On my drive home, I can't stop laughing at what just happened - about how the mustard bottle landed so perfectly on the stupid prick's head. "Jesus," I mumble to myself as I reach my digs, "It just popped open and covered him. How freaking great was that? Asshole didn't get hurt either. That's good, but he got the point. Damn right, he did. Wonder if he'll pull that shit attitude on customers anymore?"
In the back of my mind, a little voice warns me that he may have gotten my plate number, but I just don't give one shit if he did or didn't. I'm feeling too high about everything at the moment. Besides, there's no way the other customer there would give me up for that wetback, I tell myself. He was as pissed as I was, and if I'm any judge of character, he was about to tear that burrito's head off, too.
Still, I have a hard time getting to sleep, because I can't stop thinking about those tasty White Castle burgers I didn't get. Maybe I'll go back tomorrow and get some and see if that enchilada got the mustard out of his dew rag.
The next day I go back to the White Castle because I still have this major craving for their bitsy burgers. I'm curious, too, if the Rican, or whatever he is, is there. I know I could get in trouble if he remembers me, but I do crap like this. I got a self-destructive side to me that's come close to doing me in a couple of times. Can't explain what it is. Maybe got it from my old man. He tried to off himself in a couple of times, but finally was done in by his three-pack a day habit.
So sure as hell when I get there, who's behind the counter still working the grill? Yup, it's him. No shit. I take a seat at the counter, and he immediately takes my order. What the...! You don't recognize me? What's with the good service, too? I wonder, and I order a half-dozen of their artery cloggers and a cup of Joe. Damned if he doesn't thank me with a wide smile. Yeah, what the...?
I gulp down my food and get ready to leave. As soon as I rise from my stool, a cop stops me and asks if I was in the place the night before. I play dumb. Then he tells me an employee says I attacked him.
"No way," I say, and show him my detective permit.
"Oh, yeah," he says, "I heard of you. Guys at the station say you're a standup guy. Helped them solve a couple cases."
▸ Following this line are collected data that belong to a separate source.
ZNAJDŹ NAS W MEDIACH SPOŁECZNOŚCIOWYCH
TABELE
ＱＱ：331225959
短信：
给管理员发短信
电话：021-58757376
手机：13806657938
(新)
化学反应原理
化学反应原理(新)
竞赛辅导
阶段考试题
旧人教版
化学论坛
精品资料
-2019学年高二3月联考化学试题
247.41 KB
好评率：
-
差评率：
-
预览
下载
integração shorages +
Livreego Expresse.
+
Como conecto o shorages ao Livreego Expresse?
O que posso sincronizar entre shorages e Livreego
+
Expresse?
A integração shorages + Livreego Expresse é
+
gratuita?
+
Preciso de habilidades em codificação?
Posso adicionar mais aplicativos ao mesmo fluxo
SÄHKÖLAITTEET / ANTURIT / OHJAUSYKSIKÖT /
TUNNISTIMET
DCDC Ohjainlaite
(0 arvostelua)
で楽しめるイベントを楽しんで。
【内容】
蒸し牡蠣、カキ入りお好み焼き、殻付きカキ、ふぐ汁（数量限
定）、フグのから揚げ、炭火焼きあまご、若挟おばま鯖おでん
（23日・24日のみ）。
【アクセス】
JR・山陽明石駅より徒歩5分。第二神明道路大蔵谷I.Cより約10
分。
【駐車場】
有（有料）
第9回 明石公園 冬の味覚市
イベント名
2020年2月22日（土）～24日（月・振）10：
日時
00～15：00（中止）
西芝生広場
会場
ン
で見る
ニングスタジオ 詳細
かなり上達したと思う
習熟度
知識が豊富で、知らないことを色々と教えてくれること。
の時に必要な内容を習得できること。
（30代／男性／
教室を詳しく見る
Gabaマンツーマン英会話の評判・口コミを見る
"Yeah," I say. That was me."
The cop calls the White Castle loser over and questions him. "So you say he hit you with something? What something was that?"
"Mustard. He hit me with a mustard container, and it got all over me."
"Huh? No, Gulden's."
The cop turns back to me and says he's got to take me in, because attacking someone with Gulden's instead of French's mustard is a felony.
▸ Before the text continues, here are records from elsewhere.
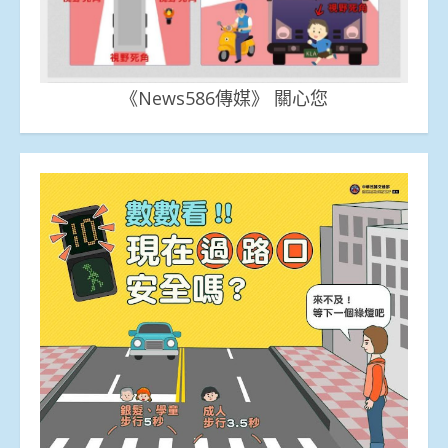
《News586傳媒》 關心您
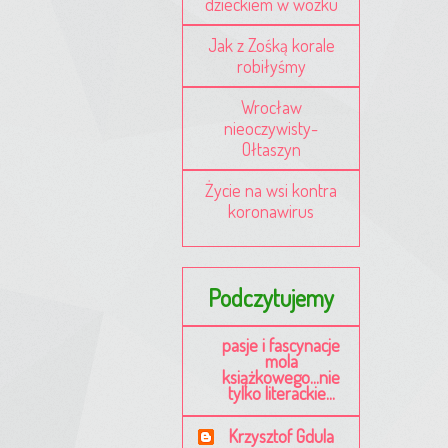
dzieckiem w wózku
Jak z Zośką korale
robiłyśmy
Wrocław
nieoczywisty-
Ołtaszyn
Życie na wsi kontra
koronawirus
Podczytujemy
pasje i fascynacje
mola
książkowego...nie
tylko literackie...
Krzysztof Gdula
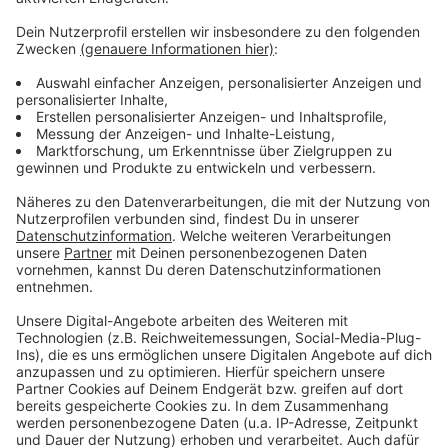
Rettungseinsätze bei Seen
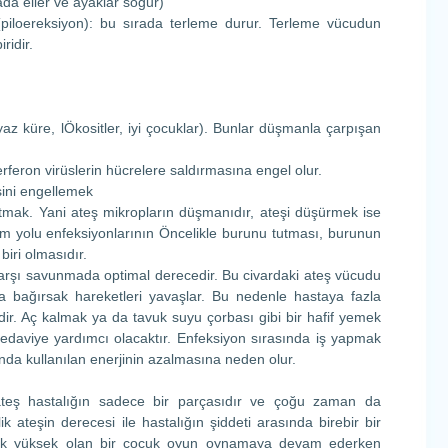
da eller ve ayaklar soğur)
(piloereksiyon): bu sırada terleme durur. Terleme vücudun
idir.
az küre, lÖkositler, iyi çocuklar). Bunlar düşmanla çarpışan
terferon virüslerin hücrelere saldırmasına engel olur.
sini engellemek
tmak. Yani ateş mikropların düşmanıdır, ateşi düşürmek ise
num yolu enfeksiyonlarının Öncelikle burunu tutması, burunun
iri olmasıdır.
karşı savunmada optimal derecedir. Bu civardaki ateş vücudu
ında bağırsak hareketleri yavaşlar. Bu nedenle hastaya fazla
dir. Aç kalmak ya da tavuk suyu çorbası gibi bir hafif yemek
 tedaviye yardımcı olacaktır. Enfeksiyon sırasında iş yapmak
ında kullanılan enerjinin azalmasına neden olur.
ateş hastalığın sadece bir parçasıdır ve çoğu zaman da
k ateşin derecesi ile hastalığın şiddeti arasında birebir bir
i çok yüksek olan bir çocuk oyun oynamaya devam ederken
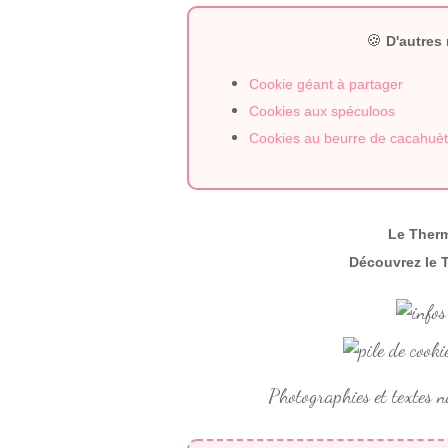
🍪
D'autres
Cookie géant à partager
Cookies aux spéculoos
Cookies au beurre de cacahuète
Le Therm
Découvrez le 
Photographies et textes 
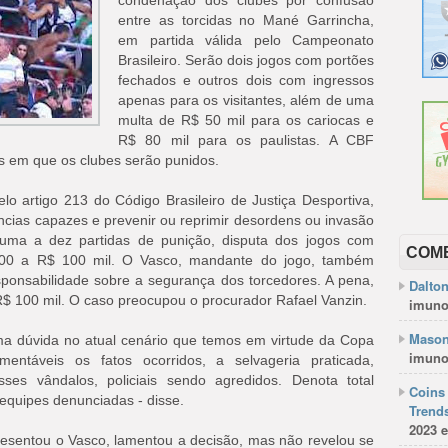
condenação dos clubes por confusão
entre as torcidas no Mané Garrincha,
em partida válida pelo Campeonato
Brasileiro. Serão dois jogos com portões
fechados e outros dois com ingressos
apenas para os visitantes, além de uma
multa de R$ 50 mil para os cariocas e
R$ 80 mil para os paulistas. A CBF
as em que os clubes serão punidos.
o artigo 213 do Código Brasileiro de Justiça Desportiva,
ências capazes e prevenir ou reprimir desordens ou invasão
ma a dez partidas de punição, disputa dos jogos com
COM
100 a R$ 100 mil. O Vasco, mandante do jogo, também
sponsabilidade sobre a segurança dos torcedores. A pena,
Dalto
R$ 100 mil. O caso preocupou o procurador Rafael Vanzin.
imuno
Mason
ma dúvida no atual cenário que temos em virtude da Copa
imuno
ntáveis os fatos ocorridos, a selvageria praticada,
ses vândalos, policiais sendo agredidos. Denota total
Coins 
equipes denunciadas - disse.
Trends
2023 e
esentou o Vasco, lamentou a decisão, mas não revelou se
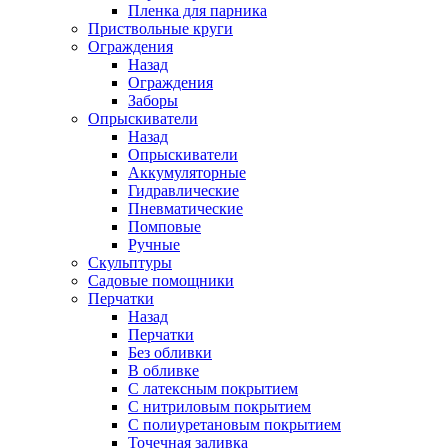
Пленка для парника
Приствольные круги
Ограждения
Назад
Ограждения
Заборы
Опрыскиватели
Назад
Опрыскиватели
Аккумуляторные
Гидравлические
Пневматические
Помповые
Ручные
Скульптуры
Садовые помощники
Перчатки
Назад
Перчатки
Без обливки
В обливке
С латексным покрытием
С нитриловым покрытием
С полиуретановым покрытием
Точечная заливка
The lowrider and me look at each other with a "you got to be kidding me" expression on our mugs.
"C'mon," the cop says, grabbing me by the arm, and then he lets go and starts laughing like a hyena. "Leave a tip to cover his dry cleaning," he says, pointing to the mule.
When the flatfoot's gone, I put a fiver on the counter to pay for my food.
"Keep the change," I say, and begin to leave.
"Hey, this ain't gonna cover the cost of cleaning my uniform, man," says the nacho, waving his spatula threateningly.
This gets my goat, and I reach for the ketchup container this time.